**STATED EXERCISE**: Update all of the material below by replacing "common name" with "vernacular name" wherever it appears. Leave every other word unchanged.

********

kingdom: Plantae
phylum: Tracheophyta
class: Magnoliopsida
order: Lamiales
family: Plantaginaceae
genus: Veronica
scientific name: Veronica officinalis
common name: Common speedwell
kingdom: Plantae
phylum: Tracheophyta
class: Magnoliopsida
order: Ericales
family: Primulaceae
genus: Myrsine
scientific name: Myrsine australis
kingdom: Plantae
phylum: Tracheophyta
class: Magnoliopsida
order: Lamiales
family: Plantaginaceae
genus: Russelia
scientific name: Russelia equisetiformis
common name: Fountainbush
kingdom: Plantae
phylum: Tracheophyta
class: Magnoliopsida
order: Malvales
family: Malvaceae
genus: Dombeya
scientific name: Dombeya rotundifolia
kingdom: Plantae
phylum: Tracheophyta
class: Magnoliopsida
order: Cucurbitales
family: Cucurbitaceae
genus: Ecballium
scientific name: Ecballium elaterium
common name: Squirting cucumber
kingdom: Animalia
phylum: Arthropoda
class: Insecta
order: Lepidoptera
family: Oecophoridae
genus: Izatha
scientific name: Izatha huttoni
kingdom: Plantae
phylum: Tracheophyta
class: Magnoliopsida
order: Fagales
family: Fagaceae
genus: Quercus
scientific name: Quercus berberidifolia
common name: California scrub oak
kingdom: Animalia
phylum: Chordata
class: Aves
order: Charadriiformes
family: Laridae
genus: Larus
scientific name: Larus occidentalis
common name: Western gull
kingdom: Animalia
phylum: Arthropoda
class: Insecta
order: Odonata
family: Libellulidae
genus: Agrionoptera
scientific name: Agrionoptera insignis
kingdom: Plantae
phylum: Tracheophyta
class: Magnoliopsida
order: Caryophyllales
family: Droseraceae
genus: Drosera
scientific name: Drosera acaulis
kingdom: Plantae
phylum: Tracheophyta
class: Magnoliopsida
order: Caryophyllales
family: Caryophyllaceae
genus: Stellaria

********

**ANSWER**:
kingdom: Plantae
phylum: Tracheophyta
class: Magnoliopsida
order: Lamiales
family: Plantaginaceae
genus: Veronica
scientific name: Veronica officinalis
vernacular name: Common speedwell
kingdom: Plantae
phylum: Tracheophyta
class: Magnoliopsida
order: Ericales
family: Primulaceae
genus: Myrsine
scientific name: Myrsine australis
kingdom: Plantae
phylum: Tracheophyta
class: Magnoliopsida
order: Lamiales
family: Plantaginaceae
genus: Russelia
scientific name: Russelia equisetiformis
vernacular name: Fountainbush
kingdom: Plantae
phylum: Tracheophyta
class: Magnoliopsida
order: Malvales
family: Malvaceae
genus: Dombeya
scientific name: Dombeya rotundifolia
kingdom: Plantae
phylum: Tracheophyta
class: Magnoliopsida
order: Cucurbitales
family: Cucurbitaceae
genus: Ecballium
scientific name: Ecballium elaterium
vernacular name: Squirting cucumber
kingdom: Animalia
phylum: Arthropoda
class: Insecta
order: Lepidoptera
family: Oecophoridae
genus: Izatha
scientific name: Izatha huttoni
kingdom: Plantae
phylum: Tracheophyta
class: Magnoliopsida
order: Fagales
family: Fagaceae
genus: Quercus
scientific name: Quercus berberidifolia
vernacular name: California scrub oak
kingdom: Animalia
phylum: Chordata
class: Aves
order: Charadriiformes
family: Laridae
genus: Larus
scientific name: Larus occidentalis
vernacular name: Western gull
kingdom: Animalia
phylum: Arthropoda
class: Insecta
order: Odonata
family: Libellulidae
genus: Agrionoptera
scientific name: Agrionoptera insignis
kingdom: Plantae
phylum: Tracheophyta
class: Magnoliopsida
order: Caryophyllales
family: Droseraceae
genus: Drosera
scientific name: Drosera acaulis
kingdom: Plantae
phylum: Tracheophyta
class: Magnoliopsida
order: Caryophyllales
family: Caryophyllaceae
genus: Stellaria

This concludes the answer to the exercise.